Analysis of Costume Core Vocabulary and Historical Descriptions of Costume Artifacts Using Natural Language Processing

Co-PIs: Chreston Miller (Library), Dina Smith-Glaviana (Apparel, Housing, and Resource Management), Julia Spencer (Library), & Wen Nie Ng (Library)

Proposal

This proposed research project addresses the inconsistency in terminology and the limitations of written word within the field of historic costume.

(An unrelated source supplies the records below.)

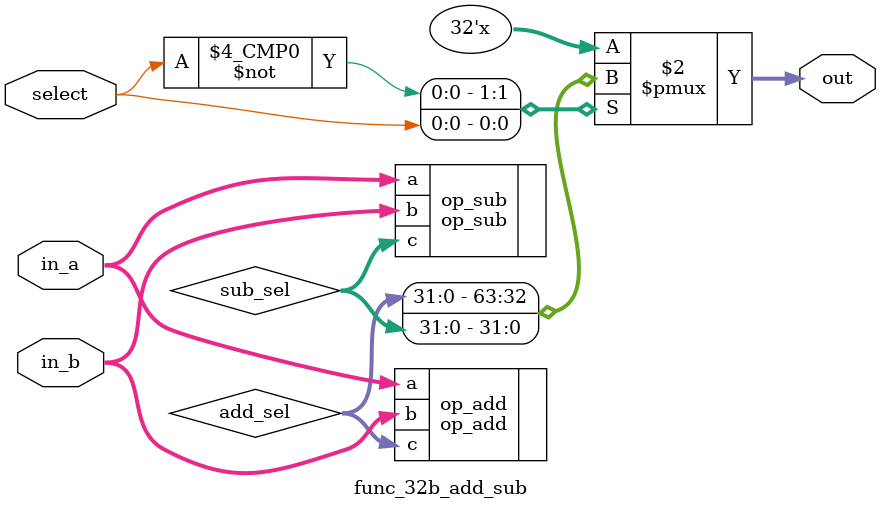
<source format=v>
module func_32b_add_sub(in_a, in_b, out, select);
    parameter size = 32;
    // Specifying the ports
    input [size-1:0] in_a;
    input [size-1:0] in_b;
    output reg [size-1:0] out;
    input select;

    // Declaring wires to direct module output into multiplexer
    wire [size-1:0] add_sel;
    wire [size-1:0] sub_sel;

    // Declaring the submodules
    op_add #(size) op_add(.a(in_a), .b(in_b), .c(add_sel));
    op_sub #(size) op_sub(.a(in_a), .b(in_b), .c(sub_sel));

    always @*
        case (select)
            0: out = add_sel;
            1: out = sub_sel;
            default: out = {size{1'bx}};
        endcase
endmodule


</source>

The historic descriptions are originally typed on hundreds of physical note cards, which have been scanned into digital format, e.g., JPEGs, by the library’s co-PI Spencer. The library’s co-PI Miller provides an Optical Character Recognition (OCR) service to transform the scanned note cards into digital text. The library co-PI, Ng, will oversee quality Control of the OCR results. Given the OCR results of the historic descriptions and the newly described/contemporary descriptions using Costume Core, the library’s co-PI Miller will oversee the use of NLP techniques to accomplish the language analysis. To accomplish these goals, one undergraduate research assistant will be hired to catalog items using Costume Core, and a second undergraduate research assistant will be hired to perform quality control (QC) of notecards where text was extracted using OCR. They will work under the direction of the subject expertise co-PI Smith-Glaviana, who will consult with the library co-PI Ng for the data needed for the costume collection.

We anticipate two main deliverables. Once is more items re-described using Costume Core which adds value to the collection. The second is an NLP solution for automatically mapping free-form text of historic descriptions to that of a controlled vocabulary.